→ **Exercise**
Below are the records; restate all of them word for word.

Collected data:
————————

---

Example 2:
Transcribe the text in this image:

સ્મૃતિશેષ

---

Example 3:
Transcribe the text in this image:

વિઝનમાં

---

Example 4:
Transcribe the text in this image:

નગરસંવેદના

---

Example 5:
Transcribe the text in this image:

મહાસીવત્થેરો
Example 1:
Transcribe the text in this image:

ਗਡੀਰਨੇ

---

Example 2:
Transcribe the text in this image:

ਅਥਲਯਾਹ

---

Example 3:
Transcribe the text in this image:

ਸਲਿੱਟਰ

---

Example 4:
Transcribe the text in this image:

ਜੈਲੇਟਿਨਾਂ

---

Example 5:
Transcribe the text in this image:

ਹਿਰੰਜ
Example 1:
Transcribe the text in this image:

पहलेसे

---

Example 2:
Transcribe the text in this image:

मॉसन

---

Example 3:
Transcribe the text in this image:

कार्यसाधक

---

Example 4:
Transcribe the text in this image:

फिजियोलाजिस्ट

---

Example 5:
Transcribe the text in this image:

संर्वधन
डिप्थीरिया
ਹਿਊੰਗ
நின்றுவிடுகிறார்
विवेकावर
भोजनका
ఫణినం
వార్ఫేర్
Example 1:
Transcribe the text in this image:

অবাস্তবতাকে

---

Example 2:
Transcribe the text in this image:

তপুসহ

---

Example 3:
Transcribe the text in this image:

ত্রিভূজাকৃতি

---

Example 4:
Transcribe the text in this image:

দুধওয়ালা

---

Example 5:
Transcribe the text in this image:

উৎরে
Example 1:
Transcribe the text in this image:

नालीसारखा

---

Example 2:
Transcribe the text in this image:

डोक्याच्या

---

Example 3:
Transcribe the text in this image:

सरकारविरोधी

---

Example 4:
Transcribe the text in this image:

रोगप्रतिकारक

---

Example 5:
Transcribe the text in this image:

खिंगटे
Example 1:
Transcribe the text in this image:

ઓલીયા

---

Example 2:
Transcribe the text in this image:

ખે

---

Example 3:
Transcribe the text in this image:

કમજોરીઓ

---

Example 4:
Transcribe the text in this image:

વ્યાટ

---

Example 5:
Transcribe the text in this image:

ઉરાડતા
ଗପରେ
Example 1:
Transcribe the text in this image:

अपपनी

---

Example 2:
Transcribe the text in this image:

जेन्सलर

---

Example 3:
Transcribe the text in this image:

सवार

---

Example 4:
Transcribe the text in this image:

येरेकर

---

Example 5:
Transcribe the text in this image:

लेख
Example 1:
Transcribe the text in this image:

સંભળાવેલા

————————

→ **Response below**
---

Example 2:
Transcribe the text in this image:

સ્મૃતિશેષ

---

Example 3:
Transcribe the text in this image:

વિઝનમાં

---

Example 4:
Transcribe the text in this image:

નગરસંવેદના

---

Example 5:
Transcribe the text in this image:

મહાસીવત્થેરો
Example 1:
Transcribe the text in this image:

ਗਡੀਰਨੇ

---

Example 2:
Transcribe the text in this image:

ਅਥਲਯਾਹ

---

Example 3:
Transcribe the text in this image:

ਸਲਿੱਟਰ

---

Example 4:
Transcribe the text in this image:

ਜੈਲੇਟਿਨਾਂ

---

Example 5:
Transcribe the text in this image:

ਹਿਰੰਜ
Example 1:
Transcribe the text in this image:

पहलेसे

---

Example 2:
Transcribe the text in this image:

मॉसन

---

Example 3:
Transcribe the text in this image:

कार्यसाधक

---

Example 4:
Transcribe the text in this image:

फिजियोलाजिस्ट

---

Example 5:
Transcribe the text in this image:

संर्वधन
डिप्थीरिया
ਹਿਊੰਗ
நின்றுவிடுகிறார்
विवेकावर
भोजनका
ఫణినం
వార్ఫేర్
Example 1:
Transcribe the text in this image:

অবাস্তবতাকে

---

Example 2:
Transcribe the text in this image:

তপুসহ

---

Example 3:
Transcribe the text in this image:

ত্রিভূজাকৃতি

---

Example 4:
Transcribe the text in this image:

দুধওয়ালা

---

Example 5:
Transcribe the text in this image:

উৎরে
Example 1:
Transcribe the text in this image:

नालीसारखा

---

Example 2:
Transcribe the text in this image:

डोक्याच्या

---

Example 3:
Transcribe the text in this image:

सरकारविरोधी

---

Example 4:
Transcribe the text in this image:

रोगप्रतिकारक

---

Example 5:
Transcribe the text in this image:

खिंगटे
Example 1:
Transcribe the text in this image:

ઓલીયા

---

Example 2:
Transcribe the text in this image:

ખે

---

Example 3:
Transcribe the text in this image:

કમજોરીઓ

---

Example 4:
Transcribe the text in this image:

વ્યાટ

---

Example 5:
Transcribe the text in this image:

ઉરાડતા
ଗପରେ
Example 1:
Transcribe the text in this image:

अपपनी

---

Example 2:
Transcribe the text in this image:

जेन्सलर

---

Example 3:
Transcribe the text in this image:

सवार

---

Example 4:
Transcribe the text in this image:

येरेकर

---

Example 5:
Transcribe the text in this image:

लेख
Example 1:
Transcribe the text in this image:

સંભળાવેલા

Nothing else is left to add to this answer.